- Work item -
The entries below are to be given back exactly, with images excluded.

- Information supplied -
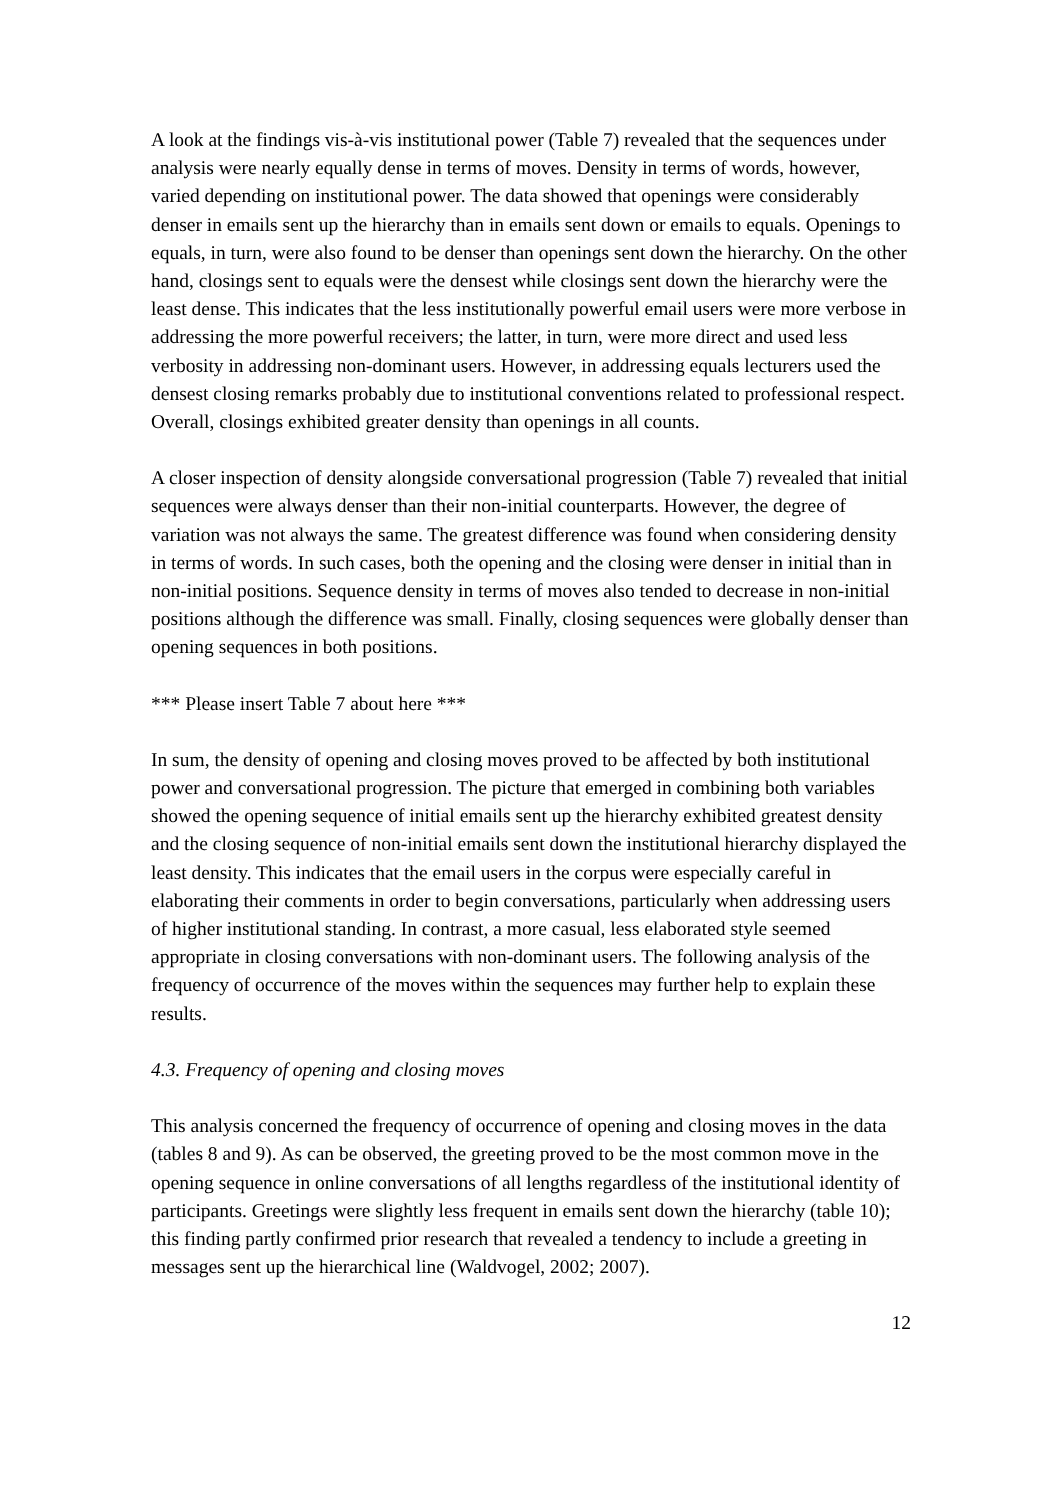A look at the findings vis-à-vis institutional power (Table 7) revealed that the sequences under analysis were nearly equally dense in terms of moves. Density in terms of words, however, varied depending on institutional power. The data showed that openings were considerably denser in emails sent up the hierarchy than in emails sent down or emails to equals. Openings to equals, in turn, were also found to be denser than openings sent down the hierarchy. On the other hand, closings sent to equals were the densest while closings sent down the hierarchy were the least dense. This indicates that the less institutionally powerful email users were more verbose in addressing the more powerful receivers; the latter, in turn, were more direct and used less verbosity in addressing non-dominant users. However, in addressing equals lecturers used the densest closing remarks probably due to institutional conventions related to professional respect. Overall, closings exhibited greater density than openings in all counts.
A closer inspection of density alongside conversational progression (Table 7) revealed that initial sequences were always denser than their non-initial counterparts. However, the degree of variation was not always the same. The greatest difference was found when considering density in terms of words. In such cases, both the opening and the closing were denser in initial than in non-initial positions. Sequence density in terms of moves also tended to decrease in non-initial positions although the difference was small. Finally, closing sequences were globally denser than opening sequences in both positions.
*** Please insert Table 7 about here ***
In sum, the density of opening and closing moves proved to be affected by both institutional power and conversational progression. The picture that emerged in combining both variables showed the opening sequence of initial emails sent up the hierarchy exhibited greatest density and the closing sequence of non-initial emails sent down the institutional hierarchy displayed the least density. This indicates that the email users in the corpus were especially careful in elaborating their comments in order to begin conversations, particularly when addressing users of higher institutional standing. In contrast, a more casual, less elaborated style seemed appropriate in closing conversations with non-dominant users. The following analysis of the frequency of occurrence of the moves within the sequences may further help to explain these results.
4.3. Frequency of opening and closing moves
This analysis concerned the frequency of occurrence of opening and closing moves in the data (tables 8 and 9). As can be observed, the greeting proved to be the most common move in the opening sequence in online conversations of all lengths regardless of the institutional identity of participants. Greetings were slightly less frequent in emails sent down the hierarchy (table 10); this finding partly confirmed prior research that revealed a tendency to include a greeting in messages sent up the hierarchical line (Waldvogel, 2002; 2007).
12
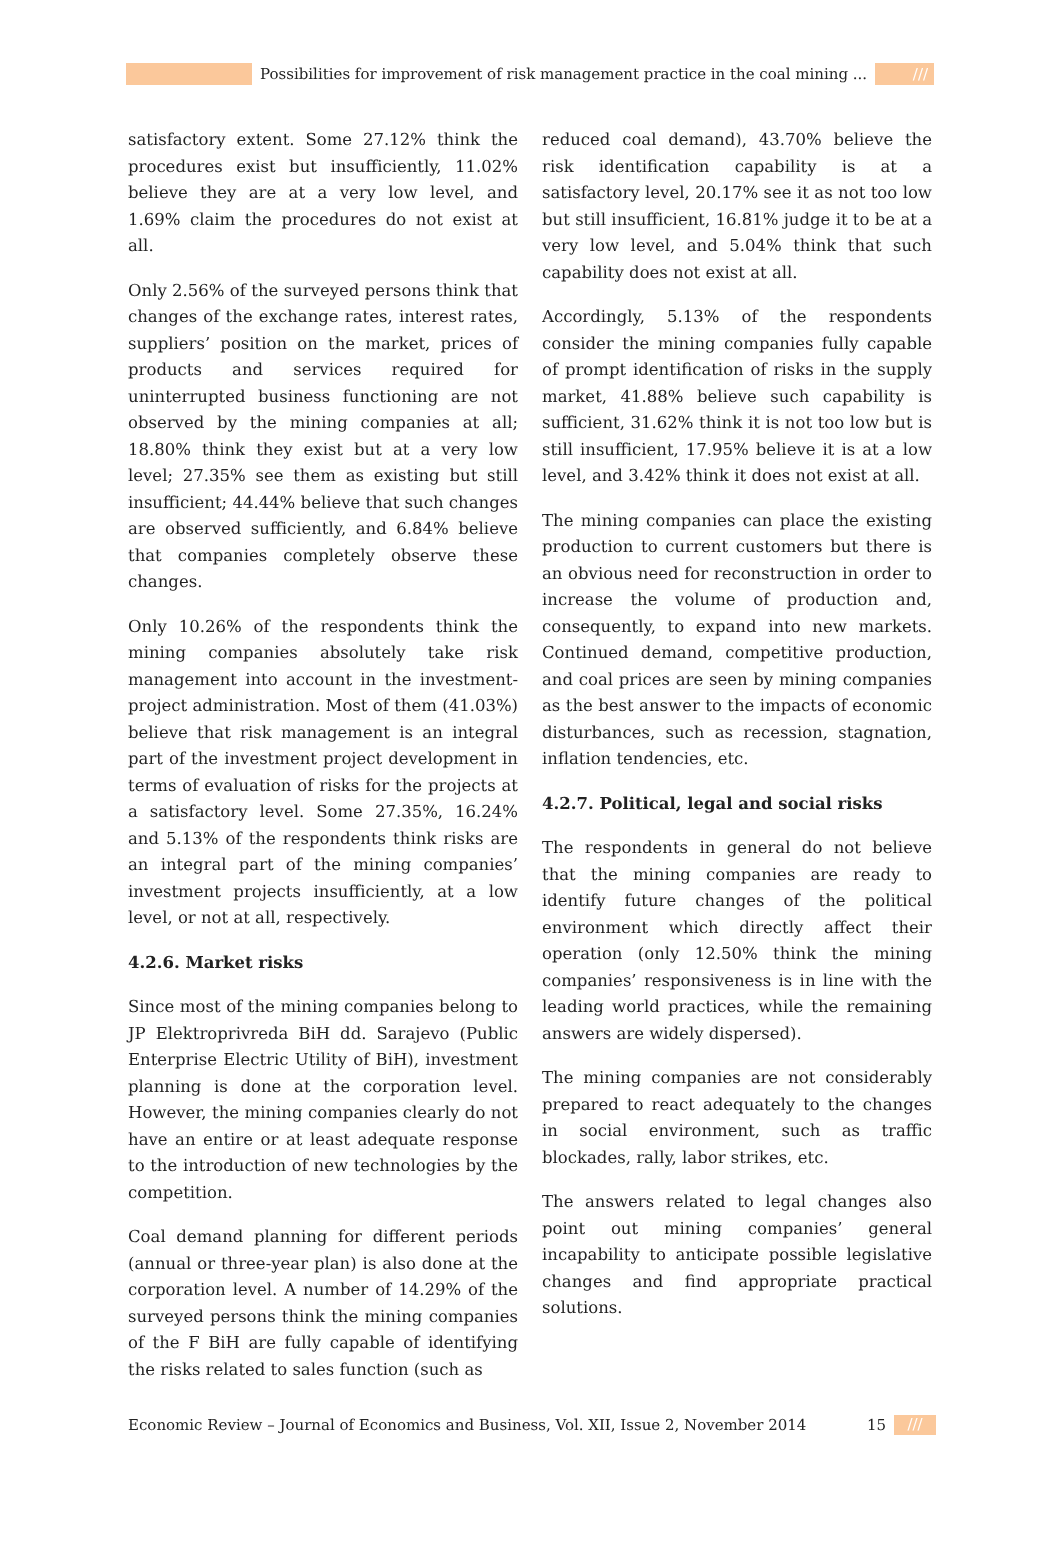Possibilities for improvement of risk management practice in the coal mining ...
///
satisfactory extent. Some 27.12% think the procedures exist but insufficiently, 11.02% believe they are at a very low level, and 1.69% claim the procedures do not exist at all.
Only 2.56% of the surveyed persons think that changes of the exchange rates, interest rates, suppliers’ position on the market, prices of products and services required for uninterrupted business functioning are not observed by the mining companies at all; 18.80% think they exist but at a very low level; 27.35% see them as existing but still insufficient; 44.44% believe that such changes are observed sufficiently, and 6.84% believe that companies completely observe these changes.
Only 10.26% of the respondents think the mining companies absolutely take risk management into account in the investment-project administration. Most of them (41.03%) believe that risk management is an integral part of the investment project development in terms of evaluation of risks for the projects at a satisfactory level. Some 27.35%, 16.24% and 5.13% of the respondents think risks are an integral part of the mining companies’ investment projects insufficiently, at a low level, or not at all, respectively.
4.2.6. Market risks
Since most of the mining companies belong to JP Elektroprivreda BiH dd. Sarajevo (Public Enterprise Electric Utility of BiH), investment planning is done at the corporation level. However, the mining companies clearly do not have an entire or at least adequate response to the introduction of new technologies by the competition.
Coal demand planning for different periods (annual or three-year plan) is also done at the corporation level. A number of 14.29% of the surveyed persons think the mining companies of the F BiH are fully capable of identifying the risks related to sales function (such as
reduced coal demand), 43.70% believe the risk identification capability is at a satisfactory level, 20.17% see it as not too low but still insufficient, 16.81% judge it to be at a very low level, and 5.04% think that such capability does not exist at all.
Accordingly, 5.13% of the respondents consider the mining companies fully capable of prompt identification of risks in the supply market, 41.88% believe such capability is sufficient, 31.62% think it is not too low but is still insufficient, 17.95% believe it is at a low level, and 3.42% think it does not exist at all.
The mining companies can place the existing production to current customers but there is an obvious need for reconstruction in order to increase the volume of production and, consequently, to expand into new markets. Continued demand, competitive production, and coal prices are seen by mining companies as the best answer to the impacts of economic disturbances, such as recession, stagnation, inflation tendencies, etc.
4.2.7. Political, legal and social risks
The respondents in general do not believe that the mining companies are ready to identify future changes of the political environment which directly affect their operation (only 12.50% think the mining companies’ responsiveness is in line with the leading world practices, while the remaining answers are widely dispersed).
The mining companies are not considerably prepared to react adequately to the changes in social environment, such as traffic blockades, rally, labor strikes, etc.
The answers related to legal changes also point out mining companies’ general incapability to anticipate possible legislative changes and find appropriate practical solutions.
Economic Review – Journal of Economics and Business, Vol. XII, Issue 2, November 2014 15 ///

- Solution -
A look at the findings vis-à-vis institutional power (Table 7) revealed that the sequences under analysis were nearly equally dense in terms of moves. Density in terms of words, however, varied depending on institutional power. The data showed that openings were considerably denser in emails sent up the hierarchy than in emails sent down or emails to equals. Openings to equals, in turn, were also found to be denser than openings sent down the hierarchy. On the other hand, closings sent to equals were the densest while closings sent down the hierarchy were the least dense. This indicates that the less institutionally powerful email users were more verbose in addressing the more powerful receivers; the latter, in turn, were more direct and used less verbosity in addressing non-dominant users. However, in addressing equals lecturers used the densest closing remarks probably due to institutional conventions related to professional respect. Overall, closings exhibited greater density than openings in all counts.
A closer inspection of density alongside conversational progression (Table 7) revealed that initial sequences were always denser than their non-initial counterparts. However, the degree of variation was not always the same. The greatest difference was found when considering density in terms of words. In such cases, both the opening and the closing were denser in initial than in non-initial positions. Sequence density in terms of moves also tended to decrease in non-initial positions although the difference was small. Finally, closing sequences were globally denser than opening sequences in both positions.
*** Please insert Table 7 about here ***
In sum, the density of opening and closing moves proved to be affected by both institutional power and conversational progression. The picture that emerged in combining both variables showed the opening sequence of initial emails sent up the hierarchy exhibited greatest density and the closing sequence of non-initial emails sent down the institutional hierarchy displayed the least density. This indicates that the email users in the corpus were especially careful in elaborating their comments in order to begin conversations, particularly when addressing users of higher institutional standing. In contrast, a more casual, less elaborated style seemed appropriate in closing conversations with non-dominant users. The following analysis of the frequency of occurrence of the moves within the sequences may further help to explain these results.
4.3. Frequency of opening and closing moves
This analysis concerned the frequency of occurrence of opening and closing moves in the data (tables 8 and 9). As can be observed, the greeting proved to be the most common move in the opening sequence in online conversations of all lengths regardless of the institutional identity of participants. Greetings were slightly less frequent in emails sent down the hierarchy (table 10); this finding partly confirmed prior research that revealed a tendency to include a greeting in messages sent up the hierarchical line (Waldvogel, 2002; 2007).
12
Possibilities for improvement of risk management practice in the coal mining ...
///
satisfactory extent. Some 27.12% think the procedures exist but insufficiently, 11.02% believe they are at a very low level, and 1.69% claim the procedures do not exist at all.
Only 2.56% of the surveyed persons think that changes of the exchange rates, interest rates, suppliers’ position on the market, prices of products and services required for uninterrupted business functioning are not observed by the mining companies at all; 18.80% think they exist but at a very low level; 27.35% see them as existing but still insufficient; 44.44% believe that such changes are observed sufficiently, and 6.84% believe that companies completely observe these changes.
Only 10.26% of the respondents think the mining companies absolutely take risk management into account in the investment-project administration. Most of them (41.03%) believe that risk management is an integral part of the investment project development in terms of evaluation of risks for the projects at a satisfactory level. Some 27.35%, 16.24% and 5.13% of the respondents think risks are an integral part of the mining companies’ investment projects insufficiently, at a low level, or not at all, respectively.
4.2.6. Market risks
Since most of the mining companies belong to JP Elektroprivreda BiH dd. Sarajevo (Public Enterprise Electric Utility of BiH), investment planning is done at the corporation level. However, the mining companies clearly do not have an entire or at least adequate response to the introduction of new technologies by the competition.
Coal demand planning for different periods (annual or three-year plan) is also done at the corporation level. A number of 14.29% of the surveyed persons think the mining companies of the F BiH are fully capable of identifying the risks related to sales function (such as
reduced coal demand), 43.70% believe the risk identification capability is at a satisfactory level, 20.17% see it as not too low but still insufficient, 16.81% judge it to be at a very low level, and 5.04% think that such capability does not exist at all.
Accordingly, 5.13% of the respondents consider the mining companies fully capable of prompt identification of risks in the supply market, 41.88% believe such capability is sufficient, 31.62% think it is not too low but is still insufficient, 17.95% believe it is at a low level, and 3.42% think it does not exist at all.
The mining companies can place the existing production to current customers but there is an obvious need for reconstruction in order to increase the volume of production and, consequently, to expand into new markets. Continued demand, competitive production, and coal prices are seen by mining companies as the best answer to the impacts of economic disturbances, such as recession, stagnation, inflation tendencies, etc.
4.2.7. Political, legal and social risks
The respondents in general do not believe that the mining companies are ready to identify future changes of the political environment which directly affect their operation (only 12.50% think the mining companies’ responsiveness is in line with the leading world practices, while the remaining answers are widely dispersed).
The mining companies are not considerably prepared to react adequately to the changes in social environment, such as traffic blockades, rally, labor strikes, etc.
The answers related to legal changes also point out mining companies’ general incapability to anticipate possible legislative changes and find appropriate practical solutions.
Economic Review – Journal of Economics and Business, Vol. XII, Issue 2, November 2014 15 ///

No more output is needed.